Shares of Reliance Industries Limited surged as much as 1.44% to hit an intraday high of ₹2,382 apiece on the Bombay Stock Exchange on Monday after the company reported a net increase in its net profit by 19% year-on-year (YoY) to ₹19,299 crore as against ₹16,203 in the same period last year. During the opening session on Monday, the share price of the energy-to-telecom conglomerate opened a tad higher at ₹2,365.00 as against the closing price of the previous session at  ₹2,348.90.

At 11:34 am, the shares of Reliance Industries were up 0.38% at ₹2,357. In contrast to this, the S&P100 BSE Sensex was up 0.3% or 19.86 points at 59,674. During the session on Monday, the company’s market capitalisation stood at ₹15,94,649 crore, with 1,00,757 shares exchanging hands on the BSE against the two-week average of 1.02 lakh shares. The company hit a 52-week high of ₹2,855 on April 29 last year, and a 52-week low of ₹2,180 on March 20 this year.

Notably, the oil-to-telecom conglomerate  has also called off its plans to merge its new energy business under Reliance New Energy Ltd with the company. The decision has been taken almost a year after the company in May last year approved the scheme of amalgamation of Reliance New Energy Ltd, with the company with an objective to undertake new energy or renewable energy business directly by the company. Reliance New Energy Limited is a wholly-owned subsidiary of Reliance Industries.

"The Scheme is presently pending with the National Company Law Tribunal, Mumbai Bench for approval. Based on a review of the new energy / renewable energy business and investment structure, the Board, at its meeting held on April 21, 2023, has decided that the new energy / renewable energy business should be undertaken through RNEL and the Scheme be withdrawn," the company said in a regulatory filing.

During the March quarter, the Mukesh Ambani-led conglomerate reported an increase in the company’s revenue from operations by 2% YoY to ₹2.16 lakh crore as against ₹2.11 lakh crore in the corresponding quarter last year.

RIL's earnings before interest, taxes, depreciation, and amortisation (EBITDA) jumped 21.8% year-on-year to ₹41,389 crore. The net profit of Reliance Jio Infocomm, the telecom arm of Reliance Industries, rose 13% year-on-year (YoY) to ₹4,716 crore for the fourth quarter ended March 31, 2023 as compared to ₹4,173 crore in the same period last year. The revenue from operations of Reliance Jio, which is the country’s most significant telecom player surged 12% YoY to to ₹23,394 crore in Q4 FY23, as against ₹20,901 crore in the corresponding period last year. 

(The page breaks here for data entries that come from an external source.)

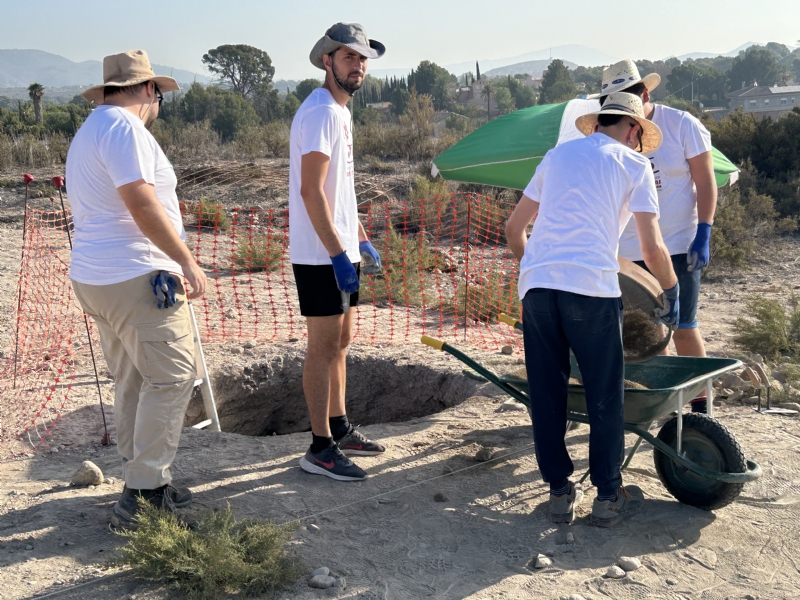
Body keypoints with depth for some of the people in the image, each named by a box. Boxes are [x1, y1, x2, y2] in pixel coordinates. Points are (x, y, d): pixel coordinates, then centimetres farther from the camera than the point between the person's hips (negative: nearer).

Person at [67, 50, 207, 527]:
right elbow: (141, 204, -22)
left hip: (95, 277, 11)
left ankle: (144, 484, 23)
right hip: (137, 278, -11)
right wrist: (188, 261, -18)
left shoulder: (89, 130, 22)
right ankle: (143, 495, -6)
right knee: (171, 378, -7)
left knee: (133, 382, 15)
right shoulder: (125, 128, -11)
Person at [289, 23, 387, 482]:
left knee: (340, 341, 16)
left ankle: (340, 429, 29)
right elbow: (311, 191, -22)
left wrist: (361, 239, 22)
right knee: (325, 347, -5)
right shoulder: (321, 112, -15)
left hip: (340, 251, 10)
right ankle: (321, 449, 4)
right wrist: (339, 255, -24)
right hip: (321, 255, -10)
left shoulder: (341, 113, 16)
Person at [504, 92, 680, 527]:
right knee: (604, 396, 9)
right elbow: (652, 248, 2)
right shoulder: (634, 164, 10)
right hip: (591, 287, -4)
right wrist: (671, 291, 19)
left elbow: (514, 227, 26)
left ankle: (560, 492, 17)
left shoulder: (558, 154, 23)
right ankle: (608, 496, 17)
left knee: (546, 394, 10)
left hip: (536, 284, 4)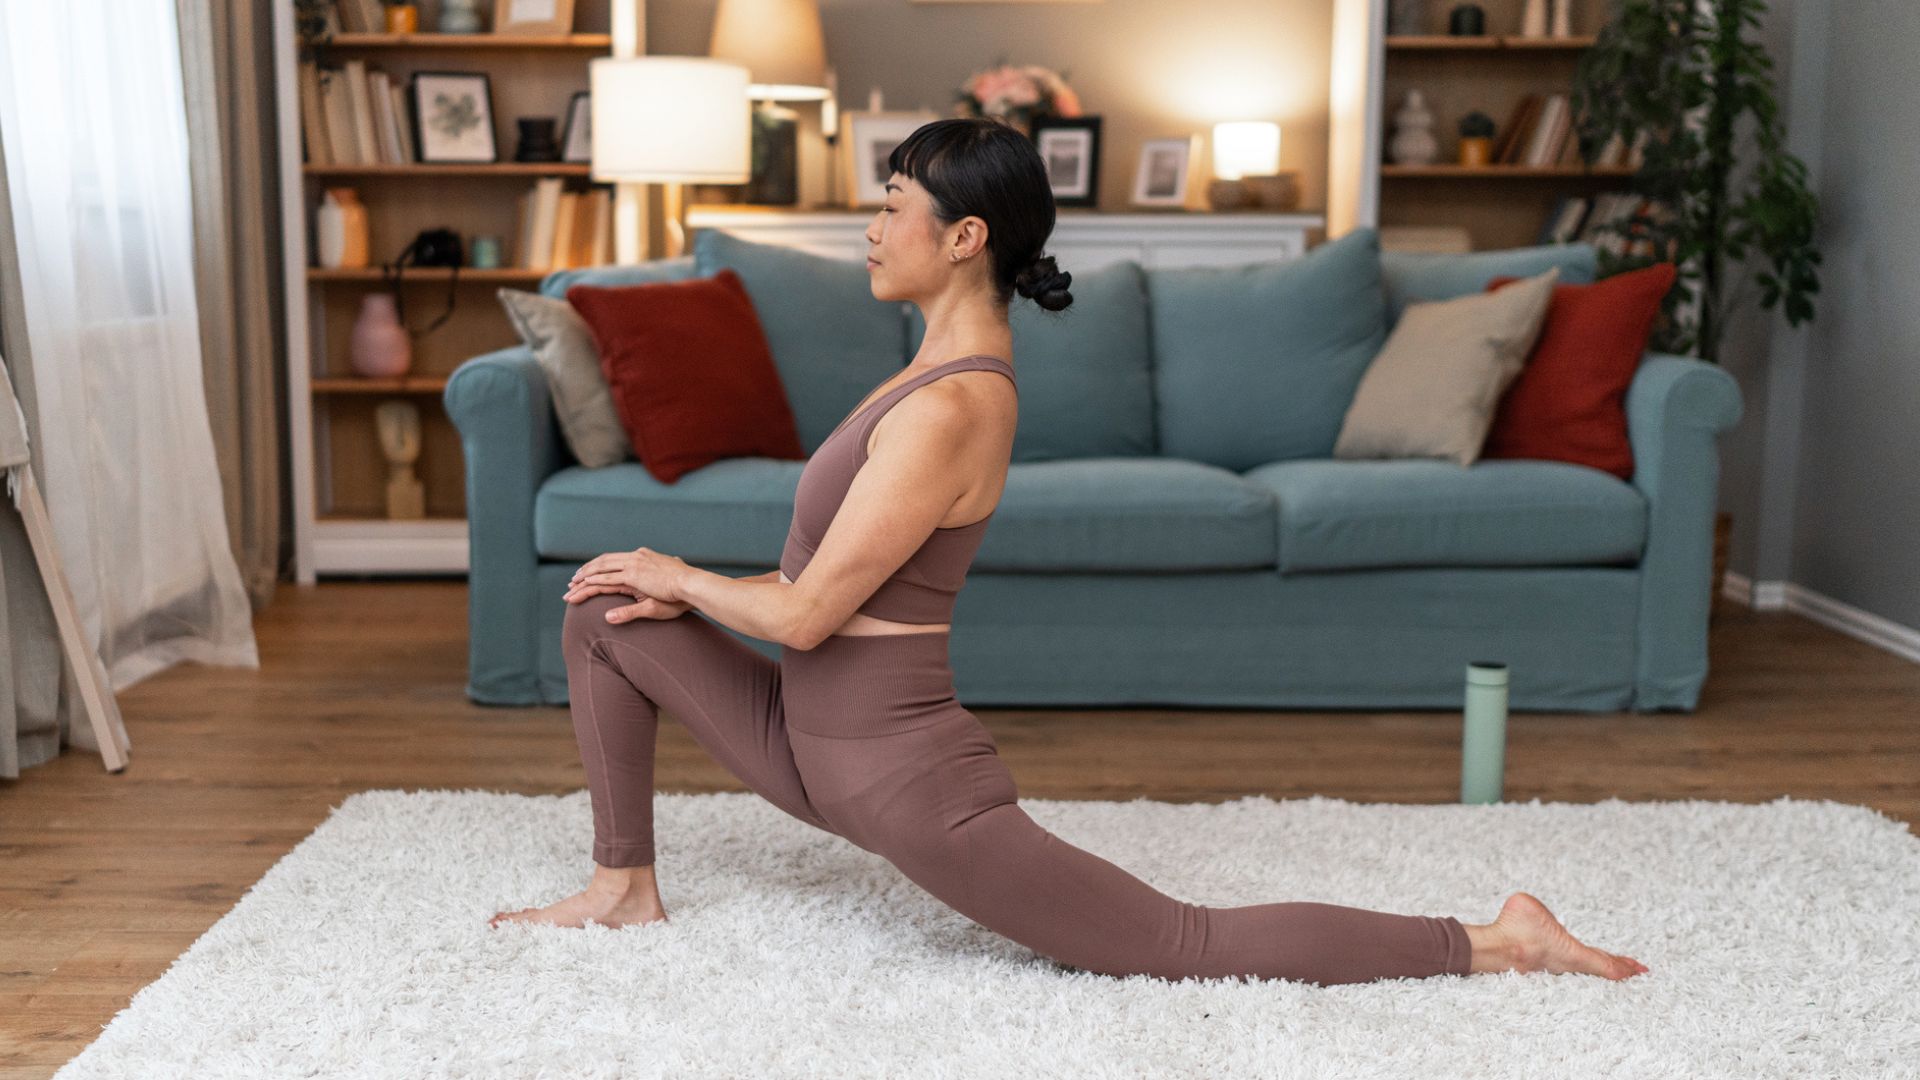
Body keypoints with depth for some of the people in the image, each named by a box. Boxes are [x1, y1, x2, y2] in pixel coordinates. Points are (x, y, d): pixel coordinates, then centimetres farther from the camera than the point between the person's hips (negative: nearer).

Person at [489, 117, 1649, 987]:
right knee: (604, 616, 12)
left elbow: (807, 616, -22)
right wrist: (693, 590, 6)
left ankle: (1493, 941, 6)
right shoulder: (953, 365, 7)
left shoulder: (948, 407, -25)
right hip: (818, 741, 10)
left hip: (898, 773, -10)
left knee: (1187, 946, -4)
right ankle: (625, 886, 23)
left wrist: (681, 576, -3)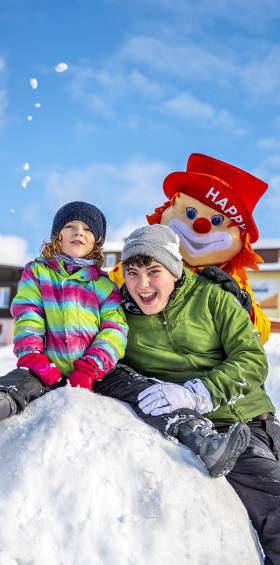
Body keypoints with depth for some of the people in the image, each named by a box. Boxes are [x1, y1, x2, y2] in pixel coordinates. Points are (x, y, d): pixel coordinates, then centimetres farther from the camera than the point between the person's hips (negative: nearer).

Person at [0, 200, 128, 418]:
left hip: (92, 378, 4)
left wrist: (88, 369, -13)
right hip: (45, 373, -3)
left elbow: (114, 329, 4)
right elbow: (26, 316, 2)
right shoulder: (36, 272, 17)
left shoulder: (105, 285, 18)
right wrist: (31, 356, -17)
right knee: (18, 384, -34)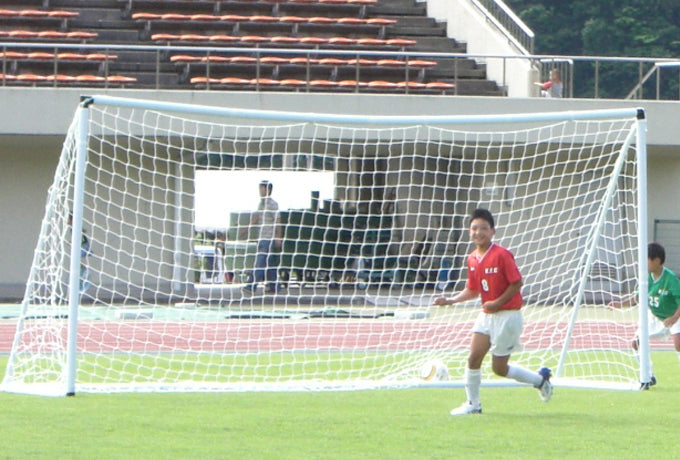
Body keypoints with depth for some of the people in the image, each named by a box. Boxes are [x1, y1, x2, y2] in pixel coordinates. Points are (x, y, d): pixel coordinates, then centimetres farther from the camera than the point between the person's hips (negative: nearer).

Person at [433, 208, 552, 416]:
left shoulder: (502, 255, -17)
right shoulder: (472, 259, 5)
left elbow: (517, 283, -16)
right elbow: (472, 290, 16)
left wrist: (497, 303, -20)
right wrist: (451, 300, 4)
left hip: (507, 315, -6)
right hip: (486, 315, 7)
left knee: (499, 368, 0)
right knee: (474, 357, -4)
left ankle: (540, 379, 21)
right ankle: (473, 404, 8)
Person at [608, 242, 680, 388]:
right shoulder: (647, 277, -9)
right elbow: (638, 297, 5)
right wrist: (621, 303, -7)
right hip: (655, 317, 7)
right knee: (637, 341, -4)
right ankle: (649, 377, 12)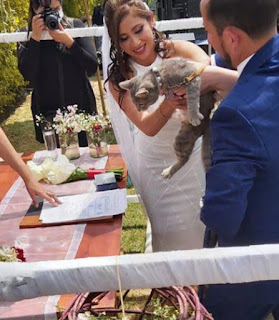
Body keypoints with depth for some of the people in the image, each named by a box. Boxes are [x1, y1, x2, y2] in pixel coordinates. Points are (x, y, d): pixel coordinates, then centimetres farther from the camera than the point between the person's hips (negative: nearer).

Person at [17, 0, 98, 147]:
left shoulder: (76, 25, -1)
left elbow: (92, 67, -6)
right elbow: (27, 74, -12)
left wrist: (68, 42, -18)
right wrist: (35, 38, -18)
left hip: (82, 107, 1)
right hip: (49, 113, 0)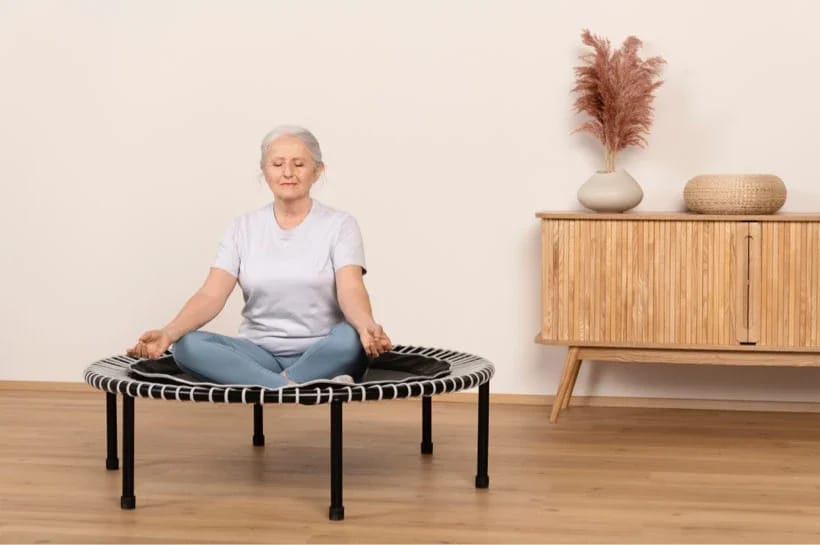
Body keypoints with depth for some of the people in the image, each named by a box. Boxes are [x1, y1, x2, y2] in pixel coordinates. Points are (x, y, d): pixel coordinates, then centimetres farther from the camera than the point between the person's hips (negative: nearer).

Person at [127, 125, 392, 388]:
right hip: (259, 354, 3)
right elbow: (211, 295, -6)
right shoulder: (243, 228, 6)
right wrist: (168, 333, -27)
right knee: (187, 346, -27)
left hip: (322, 357, -3)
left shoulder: (339, 225, -1)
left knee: (351, 339, -37)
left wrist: (367, 326, -42)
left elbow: (351, 289, -17)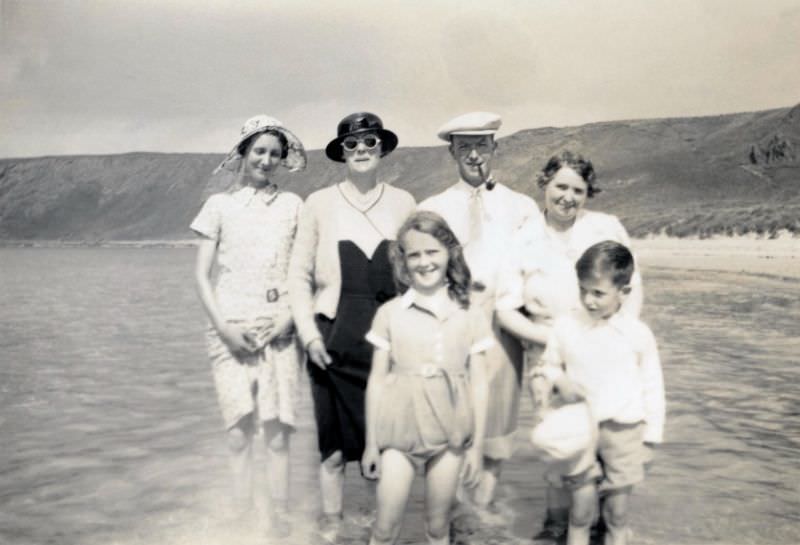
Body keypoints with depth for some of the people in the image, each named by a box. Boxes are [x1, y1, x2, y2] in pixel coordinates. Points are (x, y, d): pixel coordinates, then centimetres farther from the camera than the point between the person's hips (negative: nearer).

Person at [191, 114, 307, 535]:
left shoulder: (292, 205, 10)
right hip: (231, 329, 0)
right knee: (239, 432, -4)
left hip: (279, 330, 1)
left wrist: (287, 319, -7)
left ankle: (279, 520, 5)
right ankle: (242, 522, 7)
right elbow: (202, 275, 5)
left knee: (277, 430, -4)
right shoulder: (220, 205, 8)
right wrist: (224, 326, -6)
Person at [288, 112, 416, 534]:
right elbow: (300, 274, 3)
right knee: (335, 443, 4)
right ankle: (330, 522, 22)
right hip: (335, 338, -1)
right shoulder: (319, 203, 2)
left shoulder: (402, 203, 6)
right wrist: (309, 333, -5)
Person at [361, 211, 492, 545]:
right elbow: (377, 380, 2)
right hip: (399, 430, 0)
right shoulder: (390, 313, 0)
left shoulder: (469, 316, 1)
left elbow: (479, 384, 3)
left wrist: (477, 444, 2)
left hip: (449, 433, 1)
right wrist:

Following the company’s double-digit increase in profit in the March quarter, brokerage firms have given a 'buy' rating for the company. Brokerage firm Jefferies, while giving a target price of ₹3,125 per share for Reliance Industries, has kept the ‘buy’ rating. Motilal Oswal has also kept the 'buy rating' for Reliance Industries, with a target price of ₹2,800. JP Morgan has kept an ‘overweight’ rating for the share, with a target price of ₹2,960.